REQUIRED WORK:
Reproduce the following items verbatim, from the first line to the last.

Collected data
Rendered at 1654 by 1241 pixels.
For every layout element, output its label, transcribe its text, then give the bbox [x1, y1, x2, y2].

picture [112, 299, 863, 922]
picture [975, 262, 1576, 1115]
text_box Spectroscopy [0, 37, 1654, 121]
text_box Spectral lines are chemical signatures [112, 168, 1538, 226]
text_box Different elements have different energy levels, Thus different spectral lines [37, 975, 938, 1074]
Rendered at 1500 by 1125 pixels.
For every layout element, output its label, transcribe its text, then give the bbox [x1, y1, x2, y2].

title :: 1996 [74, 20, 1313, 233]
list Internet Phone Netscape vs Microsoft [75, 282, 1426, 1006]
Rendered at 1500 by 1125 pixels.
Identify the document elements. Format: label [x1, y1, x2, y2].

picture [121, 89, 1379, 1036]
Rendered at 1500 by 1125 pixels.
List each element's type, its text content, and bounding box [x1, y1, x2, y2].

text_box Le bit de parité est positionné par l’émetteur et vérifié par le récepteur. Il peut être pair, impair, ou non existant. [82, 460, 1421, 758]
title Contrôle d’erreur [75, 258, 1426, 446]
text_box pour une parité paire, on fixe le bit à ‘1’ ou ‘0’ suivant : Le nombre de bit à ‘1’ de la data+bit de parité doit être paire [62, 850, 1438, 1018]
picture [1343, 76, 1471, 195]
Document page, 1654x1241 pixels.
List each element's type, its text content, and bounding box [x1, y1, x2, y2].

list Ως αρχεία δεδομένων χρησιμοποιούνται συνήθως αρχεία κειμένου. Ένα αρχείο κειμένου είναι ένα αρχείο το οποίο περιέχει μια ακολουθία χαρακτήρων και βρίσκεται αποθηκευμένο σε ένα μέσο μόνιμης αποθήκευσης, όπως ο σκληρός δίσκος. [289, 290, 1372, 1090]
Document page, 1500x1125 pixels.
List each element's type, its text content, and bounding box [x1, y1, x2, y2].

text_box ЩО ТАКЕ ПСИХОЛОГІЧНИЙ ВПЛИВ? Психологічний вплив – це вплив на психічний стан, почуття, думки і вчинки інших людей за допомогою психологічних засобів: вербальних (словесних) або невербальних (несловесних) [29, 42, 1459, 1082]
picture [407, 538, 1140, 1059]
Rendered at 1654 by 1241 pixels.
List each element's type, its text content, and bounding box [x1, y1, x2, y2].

SOLUTION TO THIS TASK:
Rendered at 1654 by 1241 pixels.
For every layout element, output its label, transcribe its text, then give the bbox [x1, y1, x2, y2].

picture [112, 299, 863, 922]
picture [975, 262, 1576, 1115]
text_box Spectroscopy [0, 37, 1654, 121]
text_box Spectral lines are chemical signatures [112, 168, 1538, 226]
text_box Different elements have different energy levels, Thus different spectral lines [37, 975, 938, 1074]
Rendered at 1500 by 1125 pixels.
For every layout element, output its label, transcribe its text, then give the bbox [x1, y1, x2, y2].

title :: 1996 [74, 20, 1313, 233]
list Internet Phone Netscape vs Microsoft [75, 282, 1426, 1006]
Rendered at 1500 by 1125 pixels.
Identify the document elements. Format: label [x1, y1, x2, y2].

picture [121, 89, 1379, 1036]
Rendered at 1500 by 1125 pixels.
List each element's type, its text content, and bounding box [x1, y1, x2, y2].

text_box Le bit de parité est positionné par l’émetteur et vérifié par le récepteur. Il peut être pair, impair, ou non existant. [82, 460, 1421, 758]
title Contrôle d’erreur [75, 258, 1426, 446]
text_box pour une parité paire, on fixe le bit à ‘1’ ou ‘0’ suivant : Le nombre de bit à ‘1’ de la data+bit de parité doit être paire [62, 850, 1438, 1018]
picture [1343, 76, 1471, 195]
Document page, 1654x1241 pixels.
List each element's type, its text content, and bounding box [x1, y1, x2, y2].

list Ως αρχεία δεδομένων χρησιμοποιούνται συνήθως αρχεία κειμένου. Ένα αρχείο κειμένου είναι ένα αρχείο το οποίο περιέχει μια ακολουθία χαρακτήρων και βρίσκεται αποθηκευμένο σε ένα μέσο μόνιμης αποθήκευσης, όπως ο σκληρός δίσκος. [289, 290, 1372, 1090]
Document page, 1500x1125 pixels.
List each element's type, its text content, and bounding box [x1, y1, x2, y2].

text_box ЩО ТАКЕ ПСИХОЛОГІЧНИЙ ВПЛИВ? Психологічний вплив – це вплив на психічний стан, почуття, думки і вчинки інших людей за допомогою психологічних засобів: вербальних (словесних) або невербальних (несловесних) [29, 42, 1459, 1082]
picture [407, 538, 1140, 1059]
Rendered at 1654 by 1241 pixels.
List each element's type, its text content, and bounding box [x1, y1, x2, y2].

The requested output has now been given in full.